新しい総裁は福田さんに決まった。「影の存在」が「光の世界」に飛び出した。会見の際、かちかちに緊張している福田さんの姿が印象的だった。
福田さんは71歳。1936年生まれ。福田さんのお父さんもかつての総裁。福田赳夫(1905年~1995)さんも71歳で総理大臣になった。日本史上、親子での総理大臣というのは初めてだとか(このことは、いいことなのか、わるいことなのか分からないが・・・)ちなみに、福田父は東大出身で大蔵省の役人さん。
親子で総裁。。。
日本という国が「世襲制」になりつつあることを暗示しているような。。。麻生さんも政治家一家だった(彼の家系図には圧倒される!)。小泉さんも超政治家一家。政治家の家庭で生まれた子どもが政治家になる。ある点においてはいい面もある。が、これが結局は不平等を生みだすということにもなる。逆に言えば、政治家の家庭に生まれなければ、政治家(特に重要ポスト)になれない、ということでもある。
親の背中を見て育つ、というのは微笑ましいことであるし、素晴らしいことだと思う。親の仕事を誇りに思い、それに憧れて、同じ仕事をする、これはとても素晴らしいこと。でも、政治という仕事は、その人個人としてどれだけ力があるかということにかかっている。個人ペースで荒稼ぎする資本主義の論理とは違う論理がそこにある。

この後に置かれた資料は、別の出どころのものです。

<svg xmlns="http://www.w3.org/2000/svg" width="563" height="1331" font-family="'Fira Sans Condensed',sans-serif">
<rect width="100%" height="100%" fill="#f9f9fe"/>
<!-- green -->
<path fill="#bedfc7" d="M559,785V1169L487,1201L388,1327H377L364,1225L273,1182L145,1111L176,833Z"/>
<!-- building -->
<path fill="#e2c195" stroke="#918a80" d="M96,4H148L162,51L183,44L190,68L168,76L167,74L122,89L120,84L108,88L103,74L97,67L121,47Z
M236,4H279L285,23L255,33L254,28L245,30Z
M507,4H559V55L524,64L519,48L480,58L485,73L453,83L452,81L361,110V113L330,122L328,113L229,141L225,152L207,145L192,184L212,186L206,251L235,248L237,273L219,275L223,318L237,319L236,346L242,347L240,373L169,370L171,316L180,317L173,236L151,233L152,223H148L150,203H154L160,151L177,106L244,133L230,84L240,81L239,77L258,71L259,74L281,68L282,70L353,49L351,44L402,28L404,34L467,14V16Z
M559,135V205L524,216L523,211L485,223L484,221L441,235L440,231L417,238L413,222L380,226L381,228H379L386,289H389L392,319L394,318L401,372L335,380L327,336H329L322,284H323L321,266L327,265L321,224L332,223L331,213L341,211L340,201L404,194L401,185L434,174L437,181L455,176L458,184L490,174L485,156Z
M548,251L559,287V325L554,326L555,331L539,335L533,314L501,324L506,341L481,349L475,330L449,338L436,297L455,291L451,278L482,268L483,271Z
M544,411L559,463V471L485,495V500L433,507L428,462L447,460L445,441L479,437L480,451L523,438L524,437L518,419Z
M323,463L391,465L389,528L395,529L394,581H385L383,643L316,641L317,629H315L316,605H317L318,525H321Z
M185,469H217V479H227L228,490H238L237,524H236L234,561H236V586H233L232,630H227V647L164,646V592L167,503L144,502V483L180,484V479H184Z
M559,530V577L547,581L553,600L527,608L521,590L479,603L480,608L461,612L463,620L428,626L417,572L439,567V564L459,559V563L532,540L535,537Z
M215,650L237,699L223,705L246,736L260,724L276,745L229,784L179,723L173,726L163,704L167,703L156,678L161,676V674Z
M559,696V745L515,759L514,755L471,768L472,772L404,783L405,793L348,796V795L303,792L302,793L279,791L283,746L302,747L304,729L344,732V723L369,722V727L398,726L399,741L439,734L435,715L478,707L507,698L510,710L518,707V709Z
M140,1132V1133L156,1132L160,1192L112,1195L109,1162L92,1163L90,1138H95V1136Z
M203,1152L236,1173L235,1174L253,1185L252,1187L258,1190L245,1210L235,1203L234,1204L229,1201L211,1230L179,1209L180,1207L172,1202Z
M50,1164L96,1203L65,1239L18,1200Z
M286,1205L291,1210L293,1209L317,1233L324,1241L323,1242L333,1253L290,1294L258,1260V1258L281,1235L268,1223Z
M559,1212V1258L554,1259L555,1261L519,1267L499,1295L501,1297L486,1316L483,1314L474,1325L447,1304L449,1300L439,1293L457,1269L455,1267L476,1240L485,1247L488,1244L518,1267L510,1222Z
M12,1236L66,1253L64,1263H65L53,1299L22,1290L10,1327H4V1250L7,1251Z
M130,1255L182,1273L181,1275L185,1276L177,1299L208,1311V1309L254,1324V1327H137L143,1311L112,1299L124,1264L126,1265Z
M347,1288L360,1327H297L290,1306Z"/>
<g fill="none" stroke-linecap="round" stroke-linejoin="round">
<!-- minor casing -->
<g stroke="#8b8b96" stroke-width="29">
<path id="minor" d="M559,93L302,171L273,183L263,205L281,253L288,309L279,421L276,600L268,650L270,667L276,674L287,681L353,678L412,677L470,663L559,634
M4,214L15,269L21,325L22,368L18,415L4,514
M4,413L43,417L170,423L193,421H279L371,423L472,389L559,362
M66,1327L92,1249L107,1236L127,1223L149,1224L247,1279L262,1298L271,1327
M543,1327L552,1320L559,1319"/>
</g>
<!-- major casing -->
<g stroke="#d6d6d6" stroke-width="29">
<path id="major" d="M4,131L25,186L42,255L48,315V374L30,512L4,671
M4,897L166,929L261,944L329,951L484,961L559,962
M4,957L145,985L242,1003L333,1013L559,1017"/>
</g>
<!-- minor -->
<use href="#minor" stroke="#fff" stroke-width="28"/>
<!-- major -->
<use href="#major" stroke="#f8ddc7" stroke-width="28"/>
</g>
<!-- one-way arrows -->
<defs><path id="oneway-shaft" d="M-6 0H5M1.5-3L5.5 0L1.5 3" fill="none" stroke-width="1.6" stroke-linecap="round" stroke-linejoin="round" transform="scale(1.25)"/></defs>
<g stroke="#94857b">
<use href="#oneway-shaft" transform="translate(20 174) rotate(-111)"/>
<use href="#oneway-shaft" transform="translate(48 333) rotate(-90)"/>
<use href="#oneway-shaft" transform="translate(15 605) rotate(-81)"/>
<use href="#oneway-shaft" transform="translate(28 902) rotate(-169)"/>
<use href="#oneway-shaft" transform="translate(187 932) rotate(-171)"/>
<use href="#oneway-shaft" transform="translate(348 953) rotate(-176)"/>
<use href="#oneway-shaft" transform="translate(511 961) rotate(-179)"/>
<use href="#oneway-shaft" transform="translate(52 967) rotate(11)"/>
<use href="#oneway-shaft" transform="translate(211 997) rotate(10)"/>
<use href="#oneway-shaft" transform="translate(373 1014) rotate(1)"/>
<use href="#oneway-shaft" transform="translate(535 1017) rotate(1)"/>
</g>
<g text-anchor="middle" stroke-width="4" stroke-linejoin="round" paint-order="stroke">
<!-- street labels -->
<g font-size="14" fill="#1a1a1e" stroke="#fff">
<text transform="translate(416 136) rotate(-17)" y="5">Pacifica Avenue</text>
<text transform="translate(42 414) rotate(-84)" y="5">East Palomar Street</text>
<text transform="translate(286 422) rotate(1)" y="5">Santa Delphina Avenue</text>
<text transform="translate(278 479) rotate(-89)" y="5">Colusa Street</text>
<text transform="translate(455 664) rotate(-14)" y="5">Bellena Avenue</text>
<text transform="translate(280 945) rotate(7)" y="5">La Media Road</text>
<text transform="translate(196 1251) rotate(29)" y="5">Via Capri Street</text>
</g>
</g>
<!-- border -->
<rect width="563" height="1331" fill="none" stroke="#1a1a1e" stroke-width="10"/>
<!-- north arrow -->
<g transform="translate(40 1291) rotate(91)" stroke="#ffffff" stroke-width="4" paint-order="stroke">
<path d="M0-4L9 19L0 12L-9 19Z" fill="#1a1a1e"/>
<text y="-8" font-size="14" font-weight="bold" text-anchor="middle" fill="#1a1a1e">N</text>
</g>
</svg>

福田さんという人物にはとてもシンパシーを感じるが、その背景にあるもの、政治と家庭という点に注目すると、とても奇妙なことが起きているように思えるのである。
さて、今日の報道を聴いていて、デモクリトスの以下の言葉を思い出した。
国がよく治められるに、それに関することを、なかんずく、一番大事なことだと考え、公正に反して勝利を競うようなことも、公共の利益に反して、自分自身のために力を獲得するようなことも、してはならない。何故なら善く治められた国は最大の保護であって、万事はこれにかかっているので、これが健全であれば、万事健全であるが、これが台なしになれば、万事が台なしになるからである。(『初期ギリシャ哲学者断片集、p.82)

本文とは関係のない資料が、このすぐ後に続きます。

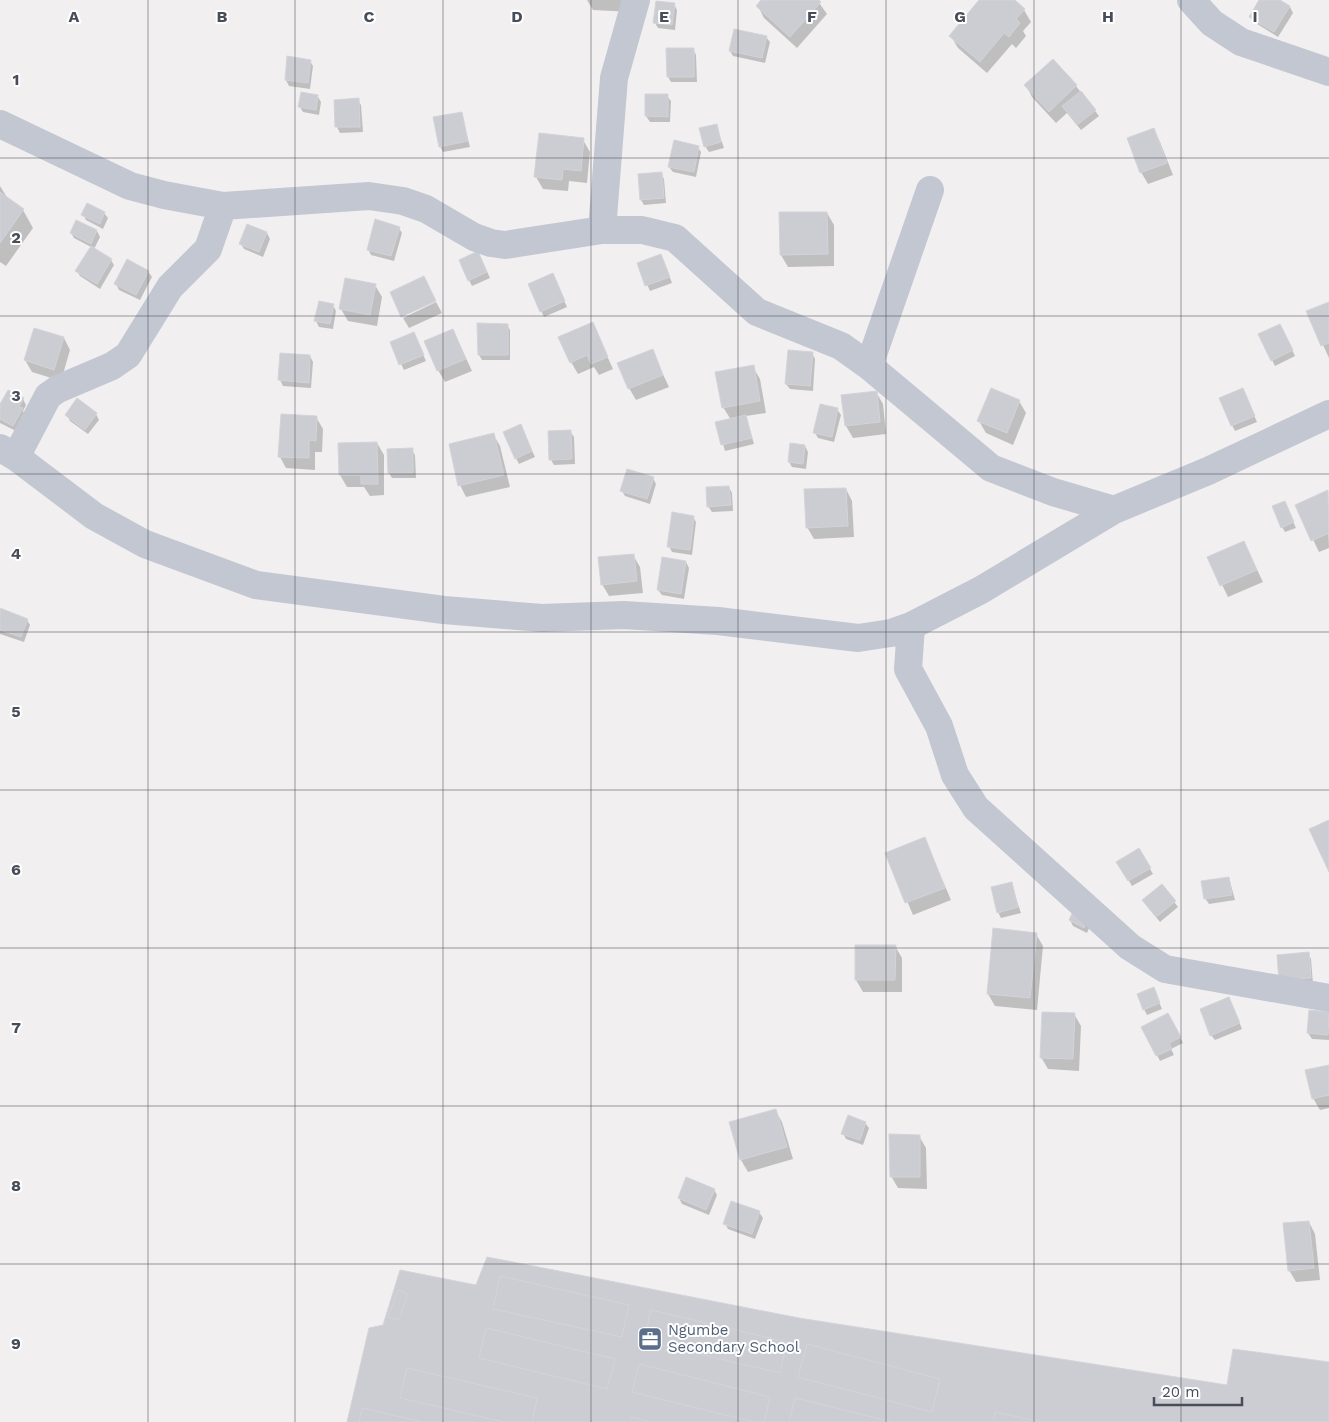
<svg xmlns="http://www.w3.org/2000/svg" width="1329" height="1422" font-family="'Work Sans',sans-serif">
	<style>
		.shadow { fill: #0003 }
		.building { fill: #cccdd3; stroke: #d3d3d9 }
		.lines { fill: none; stroke-linecap: round; stroke-linejoin: round }
		.minor { stroke: #c3c7d2; stroke-width: 28 }
		.grid { fill: none; stroke: #484d5a; stroke-width: 1; stroke-opacity: 0.55 }
		.labels { text-anchor: middle; dominant-baseline: central; stroke-width: 4; stroke-linejoin: round; paint-order: stroke }
		.service-label { font-size: 15px; fill: #4e5e75; stroke: #fff; text-anchor: start }
		.grid-label { font-size: 16px; text-anchor: middle; font-weight: bold; fill: #484d5a; stroke: #fff; stroke-width: 4; stroke-linejoin: round; paint-order: stroke }
	</style>
	<rect width="100%" height="100%" fill="#f1efef"/>
	<path class="shadow" d="M587 0H632V12L593 10Z
		M763 0H817L827 14 797 48 764 18 758 6Z
		M981 0H1013L1024 10 1031 22 1023 31 1026 36 1016 48 1012 44 987 73 958 48 951 36Z
		M1261 0H1278L1290 7 1293 13 1278 37 1254 22 1251 17Z
		M674 4 677 10 675 30 658 28 655 23Z
		M766 37 770 42 765 63 733 56 730 51Z
		M693 49 696 55 697 82H671L668 77Z
		M310 61 313 66 310 89 289 86 286 80Z
		M1026 85 1076 86 1099 116 1081 130 1067 113 1056 123 1032 97Z
		M667 96 671 101 670 122H650L646 116Z
		M318 97 321 102 319 115 303 112 300 107Z
		M358 100 361 105 363 132 340 133 337 127 335 101Z
		M461 113 470 147 443 152 440 146Z
		M716 125 724 148 709 152 705 146Z
		M1154 130 1160 142 1173 175 1148 184 1141 172Z
		M583 140 590 152 587 183 569 181 568 191 543 189 536 177Z
		M698 147 701 152 696 177 673 172 669 167Z
		M661 173 664 179 666 203 644 205 641 200Z
		M0 186 8 199 23 210 33 228 6 266 0 262Z
		M104 213 108 218 103 229 86 220 83 214Z
		M827 213 834 225V266L788 267 781 255Z
		M76 221 97 231 100 237 94 249 111 260 114 265 100 289 80 276 77 271 91 247 74 238 71 233Z
		M399 228 402 233 394 261 371 255 368 249Z
		M267 233 270 239 263 257 244 249 241 244Z
		M481 258 490 278 472 286 469 280Z
		M664 261 672 283 650 291 638 264Z
		M148 271 152 277 140 300 119 290 116 284Z
		M555 280 567 307 544 317 529 285Z
		M375 285 382 297 377 326 348 321 341 309Z
		M436 302 442 313 409 328 403 318Z
		M1329 303V358L1308 312Z
		M333 305 336 311 333 329 319 327 316 321Z
		M592 323 613 369 599 375 594 367 578 374 571 362Z
		M507 325 510 330V360H482L479 355Z
		M453 330 472 371 445 382 438 370Z
		M1283 331 1295 356 1275 366 1272 360Z
		M414 334 426 361 404 370 391 343Z
		M64 338 70 350 61 381 32 372 25 360Z
		M652 351 669 387 636 400 629 388Z
		M812 353 815 359 813 391 790 389 786 384Z
		M310 356 313 362 311 388 283 386 280 380Z
		M753 367 760 379 766 413 746 416 754 444 725 451 717 423 731 420 723 407Z
		M876 392 883 404 886 434 853 438 846 426 843 396Z
		M1245 395 1257 422 1235 431 1232 425Z
		M23 399 26 405 23 411 25 415 16 431 0 423V407Z
		M1019 401 1026 413 1013 445 986 433 979 421Z
		M837 409 841 415 834 442 818 438 815 433Z
		M96 414 99 420 88 434 70 421 67 415Z
		M316 417 323 429 322 452H315V470L286 468 280 457Z
		M523 431 535 457 519 464 516 458Z
		M570 431 574 437 575 464 554 465 551 460Z
		M493 434 500 446 510 487 466 497 460 485Z
		M377 443 384 455V495L370 496 364 487H347L340 475 339 444Z
		M805 446 808 452 806 469 792 467 789 462Z
		M412 450 415 455 416 478H392L389 473Z
		M653 478 656 484 650 504 625 496 622 491Z
		M729 487 732 493 733 511 712 512 708 506Z
		M846 489 852 501 854 537 814 539 807 527Z
		M1327 492 1329 548 1319 552 1297 506Z
		M1287 508 1296 528 1285 532 1282 527Z
		M693 517 696 522 692 555 672 552 669 546Z
		M633 555 640 567 643 593 609 596 602 584Z
		M1250 555 1263 582 1228 597 1209 558Z
		M686 562 689 568 684 599 662 595 658 590Z
		M0 610 27 620 30 625 24 642 0 634Z
		M925 839 951 900 913 915 887 854Z
		M1139 850 1153 874 1132 886 1118 862Z
		M1229 878 1235 900 1209 904 1205 898Z
		M1011 884 1021 913 1001 918 998 912Z
		M1162 886 1178 907 1160 922 1147 906Z
		M1093 919 1087 933 1073 926 1070 920Z
		M1036 934 1043 946 1037 1010 995 1006 988 994Z
		M895 946 902 958V992H863L856 980Z
		M1308 953 1311 959 1313 984 1284 986Z
		M1156 995 1162 1009 1147 1015 1144 1009Z
		M1232 1004 1242 1029 1215 1040 1211 1035Z
		M1310 1011 1329 1013V1040L1312 1039 1308 1033Z
		M1074 1014 1081 1026 1079 1071 1048 1069 1041 1057Z
		M1171 1020 1183 1043 1171 1049 1174 1055 1160 1061 1143 1027Z
		M1329 1066V1108L1320 1110 1313 1098Z
		M775 1110 782 1122 793 1159 748 1172 741 1160 731 1123Z
		M865 1123 869 1128 863 1145 846 1139 843 1133Z
		M919 1136 926 1148 927 1189 898 1188 891 1176Z
		M714 1190 717 1195 709 1215 682 1204 679 1198Z
		M759 1212 763 1218 755 1239 728 1229 725 1223Z
		M1309 1222 1315 1234 1320 1280 1296 1282 1289 1270Z"/>
	<path class="building" d="M761 0H819L821 2 790 37 756 6Z
		M979 0H1015L1025 9 1016 19 1020 23 1009 37 1004 33 980 62 949 36Z
		M1259 0H1280L1290 6 1274 32 1249 17Z
		M656 1 675 3 672 25 653 23Z
		M734 29 767 36 762 58 729 51Z
		M666 48H694V77H667Z
		M287 56 311 60 308 83 285 80Z
		M1053 59 1077 85 1049 112 1024 85Z
		M1081 91 1096 110 1077 125 1062 106Z
		M301 92 318 95 316 110 298 107Z
		M645 94H668V117L645 116Z
		M359 98 360 127H335L334 100Z
		M462 112 468 141 439 147 433 117Z
		M717 124 721 142 704 147 699 128Z
		M1154 128 1167 163 1140 173 1127 138Z
		M539 133 584 138 581 171 563 169 562 180 534 177Z
		M674 140 699 146 694 172 668 167Z
		M662 172 664 198 640 200 638 174Z
		M0 192 24 209 0 243Z
		M87 203 105 212 100 224 81 215Z
		M779 212H827L828 254 780 255Z
		M375 219 400 227 391 256 367 250Z
		M76 220 97 230 91 244 70 233Z
		M247 224 267 232 259 252 239 244Z
		M91 246 112 259 97 284 75 271Z
		M478 251 487 272 468 281 459 260Z
		M661 254 670 277 645 286 637 263Z
		M127 259 149 271 136 295 114 284Z
		M553 273 565 301 540 312 528 284Z
		M424 276 436 301 401 317 390 292Z
		M345 278 376 284 370 315 339 309Z
		M319 301 334 304 330 324 314 321Z
		M1329 302V343L1321 346 1306 311Z
		M593 322 608 357 591 364 587 355 570 363 558 337Z
		M477 323 508 324V355H478Z
		M1280 324 1293 350 1271 361 1258 334Z
		M34 328 64 337 54 370 24 360Z
		M453 329 466 359 437 371 424 341Z
		M414 332 424 355 399 365 390 342Z
		M653 349 663 375 628 389 617 363Z
		M788 350 813 352 810 386 785 384Z
		M280 353 310 355 309 383 278 380Z
		M754 365 760 401 722 408 715 372Z
		M991 388 1020 400 1007 433 977 421Z
		M1243 388 1255 416 1231 426 1219 398Z
		M8 390 24 398 19 407 23 408 13 426 0 419V404Z
		M877 391 880 422 845 426 841 395Z
		M77 398 97 413 85 430 65 415Z
		M820 404 838 408 832 437 813 433Z
		M281 414 317 416 316 441 309 440V458L278 457Z
		M746 415 752 438 721 445 715 422Z
		M521 424 532 451 515 459 503 432Z
		M571 430 572 459 549 460 548 431Z
		M494 433 504 475 458 486 449 444Z
		M377 442 378 484H361V475H339L338 443Z
		M790 443 805 445 803 464 788 462Z
		M413 448V473H388L387 449Z
		M627 469 654 477 647 499 620 491Z
		M729 486 731 505 707 507 706 487Z
		M846 488 848 526 806 528 804 489Z
		M1328 490 1329 533 1311 541 1295 505Z
		M1285 501 1294 522 1281 528 1272 506Z
		M672 512 694 516 690 550 667 547Z
		M1244 541 1257 570 1220 586 1207 557Z
		M634 554 637 581 601 585 598 557Z
		M662 557 686 561 681 594 657 590Z
		M0 608 28 619 21 637 0 630Z
		M1329 820V872L1309 829Z
		M925 837 945 888 905 903 885 853Z
		M1139 848 1151 868 1128 881 1116 862Z
		M1229 877 1232 895 1204 899 1201 881Z
		M1012 882 1018 907 997 913 991 887Z
		M1162 884 1176 901 1156 917 1142 900Z
		M1076 905 1091 913 1084 928 1069 920Z
		M993 928 1037 933 1030 998 987 994Z
		M855 945H896L895 980H855Z
		M1309 952 1311 978 1279 981 1277 955Z
		M1154 987 1160 1003 1143 1010 1137 994Z
		M1229 997 1240 1023 1210 1036 1200 1009Z
		M1309 1010 1329 1012 1328 1035 1307 1033Z
		M1042 1012 1075 1013 1073 1059 1040 1058Z
		M1168 1013 1181 1037 1169 1043 1172 1049 1156 1056 1141 1027Z
		M1329 1065V1095L1312 1099 1305 1070Z
		M776 1109 787 1147 740 1160 729 1122Z
		M848 1115 866 1122 860 1140 841 1134Z
		M889 1134 920 1135V1177H890Z
		M686 1177 715 1189 706 1210 678 1198Z
		M731 1201 760 1211 752 1234 723 1224Z
		M1309 1221 1314 1268 1288 1271 1283 1223Z
		M487 1257 799 1318 1227 1385 1233 1349 1329 1362V1422H347L369 1328 383 1325 400 1270 476 1285Z
		M500 1276 629 1305 622 1337 493 1309Z
		M398 1290 408 1294 399 1320 388 1317Z
		M651 1310 787 1342 780 1373 644 1341Z
		M486 1328 615 1359 607 1389 479 1358Z
		M807 1344 940 1379 932 1412 798 1377Z
		M639 1364 770 1397 764 1422H754L632 1392Z
		M407 1368 537 1398 532 1422H504L400 1398Z
		M795 1398 893 1422H789Z
		M362 1408 423 1422H359Z
		M995 1412 1041 1422H993Z
		M631 1417 651 1422H630Z"/>
	<g class="lines">
		<path class="minor" d="M1191 0 1212 23 1241 42 1329 72
			M0 124 130 186 164 195 223 206 369 196 403 201 426 209 474 237 491 243 505 245 602 230H642L675 238 757 312 841 346 869 366 991 468 1053 492 1114 510
			M602 230 614 78 636 0
			M869 366 930 190
			M0 448 16 457 94 516 145 544 256 585 444 610 542 618 624 615 718 621 858 638 891 633 911 626 981 590 1114 510 1208 471 1329 414
			M16 457 48 396 58 389 112 366 128 355 170 287 208 249 223 206
			M911 626 908 669 939 726 955 775 976 808 1130 947 1165 969 1329 998"/>
	</g>
	<path class="grid" d="M148 0V1422M295 0V1422M443 0V1422M591 0V1422M738 0V1422M886 0V1422M1034 0V1422M1181 0V1422M0 158H1329M0 316H1329M0 474H1329M0 632H1329M0 790H1329M0 948H1329M0 1106H1329M0 1264H1329"/>
	<defs>
		<symbol id="office-square" viewBox="-11 -11 22 22"><rect x="-9" y="-9" width="18" height="18" rx="4" fill="#5c6f8a" stroke="#fff"/><path d="M-6-3h4V-5.5h4V-3h4V5H-6ZM-1-4.5V-3h2v-1.5ZM-6 0V1H6V0Z" fill="#fff"/></symbol>
	</defs>
	<g fill-rule="evenodd">
		<use href="#office-square" x="636" y="1325" width="28" height="28"/>
	</g>
	<g class="labels">
		<g class="service-label">
			<text x="668" y="1330">Ngumbe<tspan x="668" dy="17">Secondary School</tspan></text>
		</g>
	</g>
	<g class="grid-label">
		<text x="74" y="22">A</text>
		<text x="222" y="22">B</text>
		<text x="369" y="22">C</text>
		<text x="517" y="22">D</text>
		<text x="664" y="22">E</text>
		<text x="812" y="22">F</text>
		<text x="960" y="22">G</text>
		<text x="1108" y="22">H</text>
		<text x="1255" y="22">I</text>
		<text x="16" y="85">1</text>
		<text x="16" y="243">2</text>
		<text x="16" y="401">3</text>
		<text x="16" y="559">4</text>
		<text x="16" y="717">5</text>
		<text x="16" y="875">6</text>
		<text x="16" y="1033">7</text>
		<text x="16" y="1191">8</text>
		<text x="16" y="1349">9</text>
	</g>
	<path d="M1154 1397v8h88v-8" fill="none" stroke="#484d5a" stroke-width="2.5"/>
	<text x="1162" y="1397" font-size="15" fill="#484d5a" stroke="#ffffff" stroke-width="4" paint-order="stroke">20 m</text>
</svg>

ここでの「自分」は、「自分の家系」と置き換えてもいいだろう。しかし、この部分は外からでは確認することができない。ただ、今回の総裁選を見ていると、福田さんの方が「自分自身の勝利のため」っていう感じがしなかったように思う。福田さんの言葉の背後に、「使命感」、「責任感」という二つの言葉が透けて見えた。今後71歳の新総裁の動向を注意してみていきたい。
最後に福田さんの言葉を引用しておこう。
これからの改革は経済合理主義でなんでも市場にまかせればいいというのではなく、世の中には社会的に弱い立場の人々、構造的に不況な業種の人々がいることに配慮しなければなりません。改革を進める中で、地域と地域の格差や大企業と中小企業との格差の実態から目をそらさず、地方で安定した生活が可能になるような社会をつくっていきたいと考えております。
是非、経済合理主義に支配された政治観から脱却して、新しい明るい日本を構築してもらいたい。特に地方の活性化は僕もすごく気になるところだ・・・ 日本中、どこでもでもそれなりに暮らせる国にしてもらいたい。正直、現在の若者は大都会を目指さないと仕事が本当にないのだから。。。
うちの学生で、千葉の中心から離れたところに住んでいる学生だと、実際地元で就職したくても、職場がないので(あるいは採用枠がないので)やむを得ず都会に出て、地元を離れて暮らしていかなければならない。これは政治だけの問題じゃないけれど、みんなでそれを考えていきたい。「都心ではなく地方で暮らせる権利」を!!!